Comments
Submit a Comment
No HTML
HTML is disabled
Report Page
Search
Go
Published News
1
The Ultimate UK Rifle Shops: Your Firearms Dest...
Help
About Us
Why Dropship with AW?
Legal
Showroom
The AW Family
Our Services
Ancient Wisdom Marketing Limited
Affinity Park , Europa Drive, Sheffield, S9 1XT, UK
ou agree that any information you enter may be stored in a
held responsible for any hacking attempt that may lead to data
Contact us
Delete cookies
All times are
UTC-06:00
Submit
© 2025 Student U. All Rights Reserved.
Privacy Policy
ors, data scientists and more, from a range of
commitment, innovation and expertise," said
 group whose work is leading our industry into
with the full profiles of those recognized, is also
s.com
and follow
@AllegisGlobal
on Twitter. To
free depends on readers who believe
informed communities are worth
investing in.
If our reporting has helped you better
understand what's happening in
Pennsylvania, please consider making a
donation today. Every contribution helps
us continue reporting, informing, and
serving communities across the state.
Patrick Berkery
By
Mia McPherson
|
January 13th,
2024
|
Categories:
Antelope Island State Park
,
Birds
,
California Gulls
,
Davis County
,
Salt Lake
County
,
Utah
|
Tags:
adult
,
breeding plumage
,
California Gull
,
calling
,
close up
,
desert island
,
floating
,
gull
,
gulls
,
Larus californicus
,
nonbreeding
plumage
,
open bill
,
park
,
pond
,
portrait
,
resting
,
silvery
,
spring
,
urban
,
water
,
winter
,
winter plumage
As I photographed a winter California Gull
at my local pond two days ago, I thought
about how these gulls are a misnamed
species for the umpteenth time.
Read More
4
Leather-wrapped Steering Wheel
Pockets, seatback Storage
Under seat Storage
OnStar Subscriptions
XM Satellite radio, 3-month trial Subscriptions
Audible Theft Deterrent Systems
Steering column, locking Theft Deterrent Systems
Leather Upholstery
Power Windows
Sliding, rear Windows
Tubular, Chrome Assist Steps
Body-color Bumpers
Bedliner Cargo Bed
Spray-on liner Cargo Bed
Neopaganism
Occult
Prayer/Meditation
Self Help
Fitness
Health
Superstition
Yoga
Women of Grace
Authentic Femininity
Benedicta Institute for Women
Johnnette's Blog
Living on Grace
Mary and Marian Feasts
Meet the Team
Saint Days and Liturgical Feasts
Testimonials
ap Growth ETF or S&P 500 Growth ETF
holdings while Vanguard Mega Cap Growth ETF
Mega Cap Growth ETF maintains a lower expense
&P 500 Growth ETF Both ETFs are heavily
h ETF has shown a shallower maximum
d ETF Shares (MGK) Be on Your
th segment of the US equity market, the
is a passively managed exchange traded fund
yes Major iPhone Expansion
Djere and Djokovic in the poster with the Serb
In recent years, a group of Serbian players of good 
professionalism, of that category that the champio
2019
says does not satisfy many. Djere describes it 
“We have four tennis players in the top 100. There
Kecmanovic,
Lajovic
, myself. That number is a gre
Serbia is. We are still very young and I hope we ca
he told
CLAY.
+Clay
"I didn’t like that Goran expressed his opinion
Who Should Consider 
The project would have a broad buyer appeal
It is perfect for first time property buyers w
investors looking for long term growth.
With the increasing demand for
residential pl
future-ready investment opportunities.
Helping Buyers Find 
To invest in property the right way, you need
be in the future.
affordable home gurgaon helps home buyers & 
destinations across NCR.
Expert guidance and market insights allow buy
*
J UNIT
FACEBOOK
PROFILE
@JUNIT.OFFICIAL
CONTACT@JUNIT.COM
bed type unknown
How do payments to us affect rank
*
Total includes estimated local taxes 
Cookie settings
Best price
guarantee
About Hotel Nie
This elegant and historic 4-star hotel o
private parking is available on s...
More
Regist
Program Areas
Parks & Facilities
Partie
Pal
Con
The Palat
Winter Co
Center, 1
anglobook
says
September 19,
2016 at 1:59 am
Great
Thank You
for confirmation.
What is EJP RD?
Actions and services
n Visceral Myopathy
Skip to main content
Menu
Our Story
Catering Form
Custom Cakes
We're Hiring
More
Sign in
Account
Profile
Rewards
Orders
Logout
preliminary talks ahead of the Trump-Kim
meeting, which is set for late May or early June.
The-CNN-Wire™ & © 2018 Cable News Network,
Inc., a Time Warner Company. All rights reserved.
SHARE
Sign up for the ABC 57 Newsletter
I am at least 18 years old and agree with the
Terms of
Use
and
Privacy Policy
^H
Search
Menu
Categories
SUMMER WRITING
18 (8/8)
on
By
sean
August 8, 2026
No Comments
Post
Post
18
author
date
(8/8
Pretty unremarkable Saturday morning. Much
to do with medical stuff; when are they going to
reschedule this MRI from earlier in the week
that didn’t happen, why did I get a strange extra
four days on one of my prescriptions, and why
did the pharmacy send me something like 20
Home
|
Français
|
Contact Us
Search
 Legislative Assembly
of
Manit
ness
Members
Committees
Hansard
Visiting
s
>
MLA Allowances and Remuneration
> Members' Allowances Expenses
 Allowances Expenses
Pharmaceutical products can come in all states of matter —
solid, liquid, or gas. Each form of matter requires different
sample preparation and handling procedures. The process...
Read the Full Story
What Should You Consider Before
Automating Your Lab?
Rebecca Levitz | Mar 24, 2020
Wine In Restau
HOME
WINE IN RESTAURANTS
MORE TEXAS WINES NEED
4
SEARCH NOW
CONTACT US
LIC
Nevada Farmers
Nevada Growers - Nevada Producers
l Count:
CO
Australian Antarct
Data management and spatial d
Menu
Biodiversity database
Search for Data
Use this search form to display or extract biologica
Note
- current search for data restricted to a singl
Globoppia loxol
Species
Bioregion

--------------------

Reproduce the material with "Antelope Island State Park" swapped out for "Antelope Island" and nothing else changed.

Comments
Submit a Comment
No HTML
HTML is disabled
Report Page
Search
Go
Published News
1
The Ultimate UK Rifle Shops: Your Firearms Dest...
Help
About Us
Why Dropship with AW?
Legal
Showroom
The AW Family
Our Services
Ancient Wisdom Marketing Limited
Affinity Park , Europa Drive, Sheffield, S9 1XT, UK
ou agree that any information you enter may be stored in a
held responsible for any hacking attempt that may lead to data
Contact us
Delete cookies
All times are
UTC-06:00
Submit
© 2025 Student U. All Rights Reserved.
Privacy Policy
ors, data scientists and more, from a range of
commitment, innovation and expertise," said
 group whose work is leading our industry into
with the full profiles of those recognized, is also
s.com
and follow
@AllegisGlobal
on Twitter. To
free depends on readers who believe
informed communities are worth
investing in.
If our reporting has helped you better
understand what's happening in
Pennsylvania, please consider making a
donation today. Every contribution helps
us continue reporting, informing, and
serving communities across the state.
Patrick Berkery
By
Mia McPherson
|
January 13th,
2024
|
Categories:
Antelope Island
,
Birds
,
California Gulls
,
Davis County
,
Salt Lake
County
,
Utah
|
Tags:
adult
,
breeding plumage
,
California Gull
,
calling
,
close up
,
desert island
,
floating
,
gull
,
gulls
,
Larus californicus
,
nonbreeding
plumage
,
open bill
,
park
,
pond
,
portrait
,
resting
,
silvery
,
spring
,
urban
,
water
,
winter
,
winter plumage
As I photographed a winter California Gull
at my local pond two days ago, I thought
about how these gulls are a misnamed
species for the umpteenth time.
Read More
4
Leather-wrapped Steering Wheel
Pockets, seatback Storage
Under seat Storage
OnStar Subscriptions
XM Satellite radio, 3-month trial Subscriptions
Audible Theft Deterrent Systems
Steering column, locking Theft Deterrent Systems
Leather Upholstery
Power Windows
Sliding, rear Windows
Tubular, Chrome Assist Steps
Body-color Bumpers
Bedliner Cargo Bed
Spray-on liner Cargo Bed
Neopaganism
Occult
Prayer/Meditation
Self Help
Fitness
Health
Superstition
Yoga
Women of Grace
Authentic Femininity
Benedicta Institute for Women
Johnnette's Blog
Living on Grace
Mary and Marian Feasts
Meet the Team
Saint Days and Liturgical Feasts
Testimonials
ap Growth ETF or S&P 500 Growth ETF
holdings while Vanguard Mega Cap Growth ETF
Mega Cap Growth ETF maintains a lower expense
&P 500 Growth ETF Both ETFs are heavily
h ETF has shown a shallower maximum
d ETF Shares (MGK) Be on Your
th segment of the US equity market, the
is a passively managed exchange traded fund
yes Major iPhone Expansion
Djere and Djokovic in the poster with the Serb
In recent years, a group of Serbian players of good 
professionalism, of that category that the champio
2019
says does not satisfy many. Djere describes it 
“We have four tennis players in the top 100. There
Kecmanovic,
Lajovic
, myself. That number is a gre
Serbia is. We are still very young and I hope we ca
he told
CLAY.
+Clay
"I didn’t like that Goran expressed his opinion
Who Should Consider 
The project would have a broad buyer appeal
It is perfect for first time property buyers w
investors looking for long term growth.
With the increasing demand for
residential pl
future-ready investment opportunities.
Helping Buyers Find 
To invest in property the right way, you need
be in the future.
affordable home gurgaon helps home buyers & 
destinations across NCR.
Expert guidance and market insights allow buy
*
J UNIT
FACEBOOK
PROFILE
@JUNIT.OFFICIAL
CONTACT@JUNIT.COM
bed type unknown
How do payments to us affect rank
*
Total includes estimated local taxes 
Cookie settings
Best price
guarantee
About Hotel Nie
This elegant and historic 4-star hotel o
private parking is available on s...
More
Regist
Program Areas
Parks & Facilities
Partie
Pal
Con
The Palat
Winter Co
Center, 1
anglobook
says
September 19,
2016 at 1:59 am
Great
Thank You
for confirmation.
What is EJP RD?
Actions and services
n Visceral Myopathy
Skip to main content
Menu
Our Story
Catering Form
Custom Cakes
We're Hiring
More
Sign in
Account
Profile
Rewards
Orders
Logout
preliminary talks ahead of the Trump-Kim
meeting, which is set for late May or early June.
The-CNN-Wire™ & © 2018 Cable News Network,
Inc., a Time Warner Company. All rights reserved.
SHARE
Sign up for the ABC 57 Newsletter
I am at least 18 years old and agree with the
Terms of
Use
and
Privacy Policy
^H
Search
Menu
Categories
SUMMER WRITING
18 (8/8)
on
By
sean
August 8, 2026
No Comments
Post
Post
18
author
date
(8/8
Pretty unremarkable Saturday morning. Much
to do with medical stuff; when are they going to
reschedule this MRI from earlier in the week
that didn’t happen, why did I get a strange extra
four days on one of my prescriptions, and why
did the pharmacy send me something like 20
Home
|
Français
|
Contact Us
Search
 Legislative Assembly
of
Manit
ness
Members
Committees
Hansard
Visiting
s
>
MLA Allowances and Remuneration
> Members' Allowances Expenses
 Allowances Expenses
Pharmaceutical products can come in all states of matter —
solid, liquid, or gas. Each form of matter requires different
sample preparation and handling procedures. The process...
Read the Full Story
What Should You Consider Before
Automating Your Lab?
Rebecca Levitz | Mar 24, 2020
Wine In Restau
HOME
WINE IN RESTAURANTS
MORE TEXAS WINES NEED
4
SEARCH NOW
CONTACT US
LIC
Nevada Farmers
Nevada Growers - Nevada Producers
l Count:
CO
Australian Antarct
Data management and spatial d
Menu
Biodiversity database
Search for Data
Use this search form to display or extract biologica
Note
- current search for data restricted to a singl
Globoppia loxol
Species
Bioregion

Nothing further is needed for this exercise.